Emma souffla pour refroidir la sienne. Son esprit vagabondait encore entre les strikes ratés, les rires de Jules, et cette sensation étrange qu’elle n’arrivait pas à classer.


— Franchement ? Ce n'est pas si mal, admit Jules après une bouchée.

— Tu as l’air surpris, glissa Emma.

— Un peu. Mon dimanche matin ressemble en général à un bras de fer entre ma flemme et ma culpabilité.


— Et là ? demanda Nelly.


— Là, je mange une gaufre fluo avec deux personnes qui ont l’air très stables émotionnellement. C’est du progrès.


Nelly éclata de rire. Emma haussa un sourcil, mais se tut.


Silence léger. Fourchettes qui grattent l’assiette. Grelots dans le lointain.


— Si tu n'étais pas là tu ferais quoi actuellement ? lança Nelly à Emma.


— Créer une satané IA de Noël sous pression. Tu savais qu’on doit livrer un prototype en cinq jours ? Une démo « émotionnelle» en plus , s’il vous plaît.


— Sérieux ? Avec Alex ? releva Jules, surpris.


— Malheureusement, confirma Nelly en piquant un morceau de la gaufre d’Emma.


— C’est un enfer, admit Emma.


— Je ne sais pas… il est pas si horrible, dit Jules. Un peu particulier. Mais j’ai l’impression qu’il t’admire.


Emma le fixa.


— Tu rigoles ?


— Non. Il t’observe, je dirais… avec intérêt. Pas pour te corriger. Plutôt pour te suivre.

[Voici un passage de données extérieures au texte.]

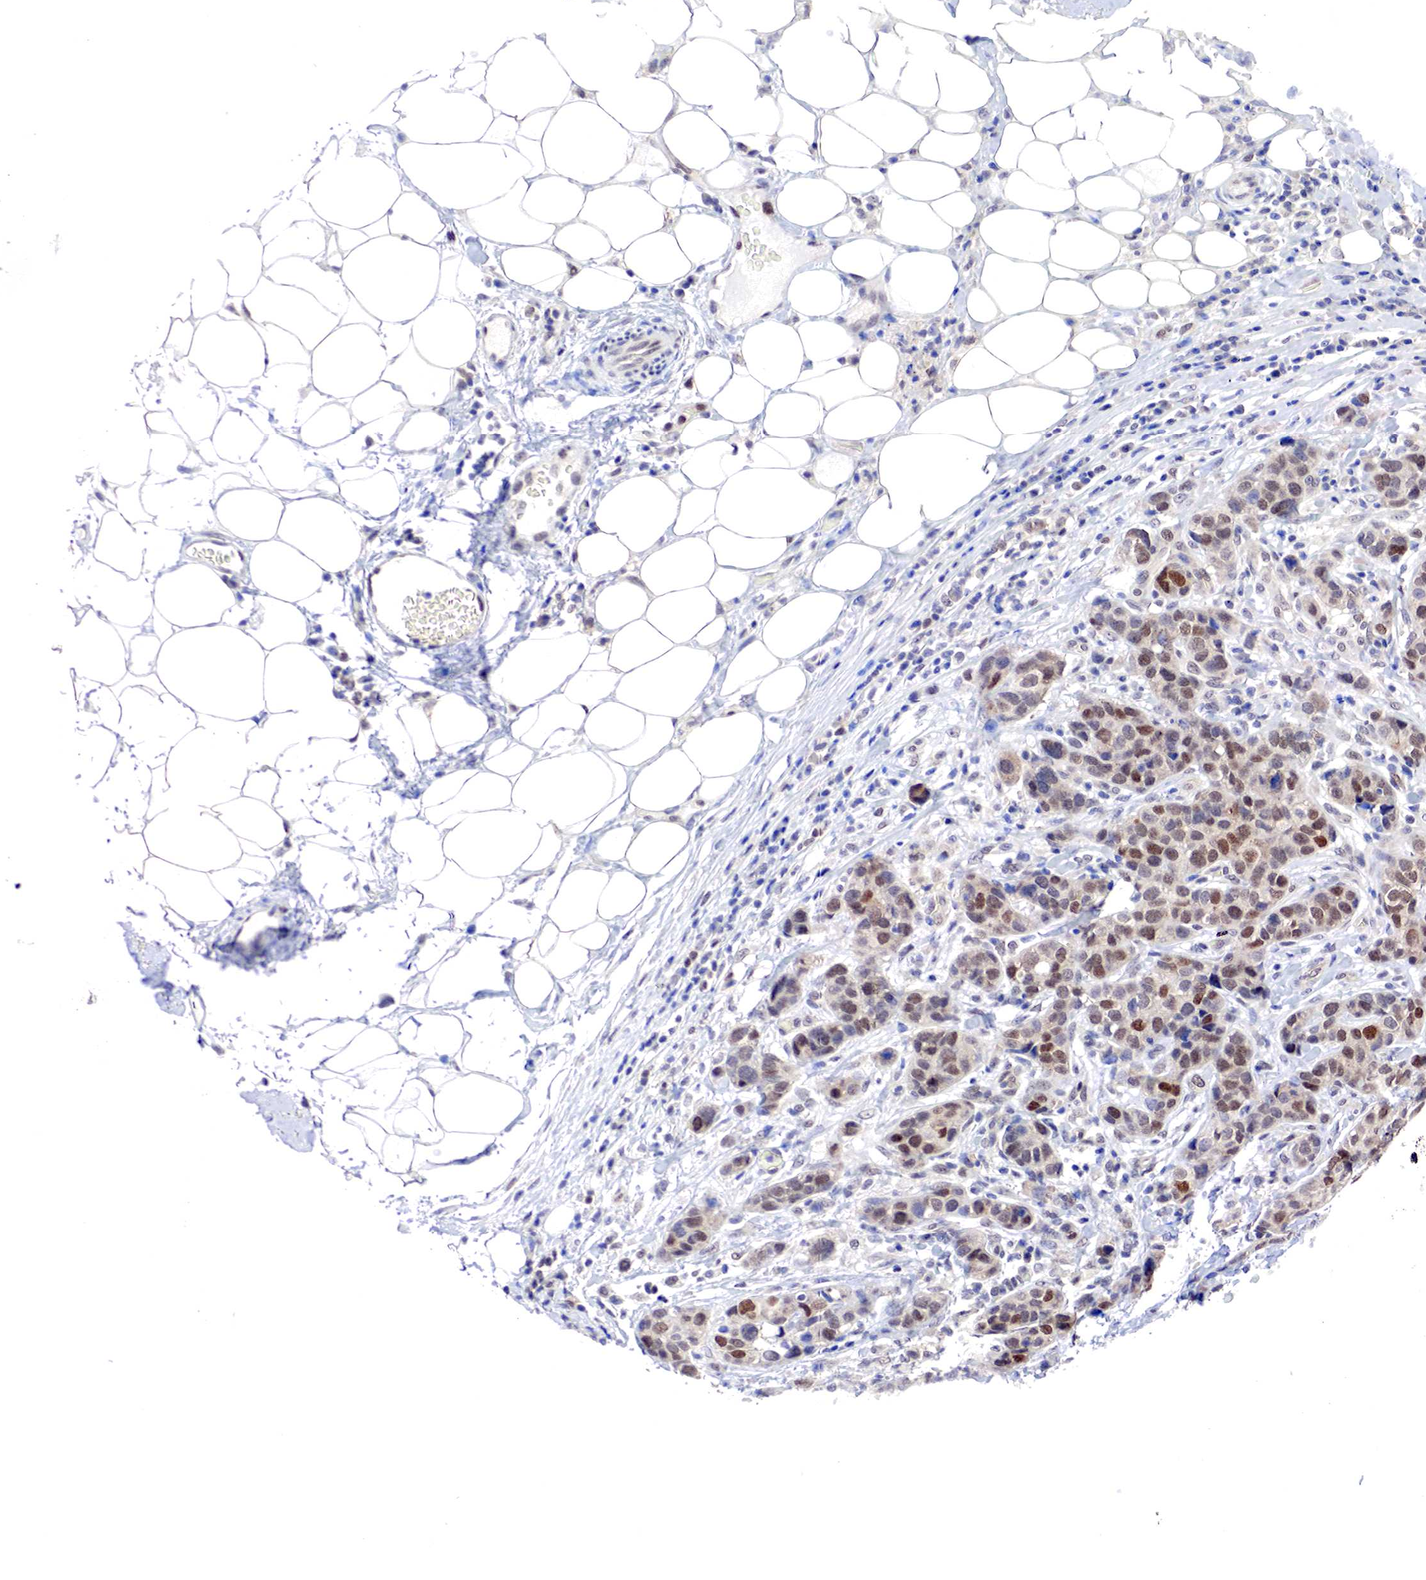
{"staining": {"intensity": "moderate", "quantity": ">75%", "location": "cytoplasmic/membranous,nuclear"}, "tissue": "breast cancer", "cell_type": "Tumor cells", "image_type": "cancer", "snomed": [{"axis": "morphology", "description": "Duct carcinoma"}, {"axis": "topography", "description": "Breast"}], "caption": "A micrograph of human breast cancer stained for a protein displays moderate cytoplasmic/membranous and nuclear brown staining in tumor cells.", "gene": "PABIR2", "patient": {"sex": "female", "age": 91}}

Elle replongea dans sa gaufre. Un peu trop concentrée pour être honnête. Nelly laissa couler. Le moment tenait en équilibre : bancal, sincère, fragile.

Puis Jules reprit, presque distrait :


— Vous venez souvent ici ?


— Une fois par mois, dit Nelly. C’est notre rituel. Emma râle, je la traîne, elle perd, je gagne. Et tout le monde mange des gaufres douteuses.


— C’est faux, objecta Emma. J’ai déjà gagné une fois.


— Bug d’affichage, répliqua Nelly.


— Mauvaise foi.


Ils rirent doucement.


Jules se pencha sur sa gaufre, puis releva la tête, plus sérieux :


— Et Noël, pour vous, c’était comment, avant ?


Nelly fronça les sourcils, puis répondit du tac au tac :


— Double B à la fois bruyant et bordélique. Plein de couleurs et de gens. Ma mère décorait à l’excès, mon père râlait, et moi je lisais sous la table. C’était le chaos mais rempli d'amour.


Il se tourna vers Emma. Elle fixa sa gaufre, puis dit :


— Tout l'inverse de Nelly. C'était..... silencieux. Mes parents bossait beaucoup. Je bricolais des trucs, un sapin en Lego, des dessins qui disaient «Joyeux Noël».

Et je faisais semblant que ça suffisait.


Jules resta silencieux un moment, puis souffla :


— Oh. Je suis désolé.


Elle haussa les épaules.


— C’est pas grave. C’est juste… comme ça.


— Et toi ? demanda-t-elle, sans le regarder.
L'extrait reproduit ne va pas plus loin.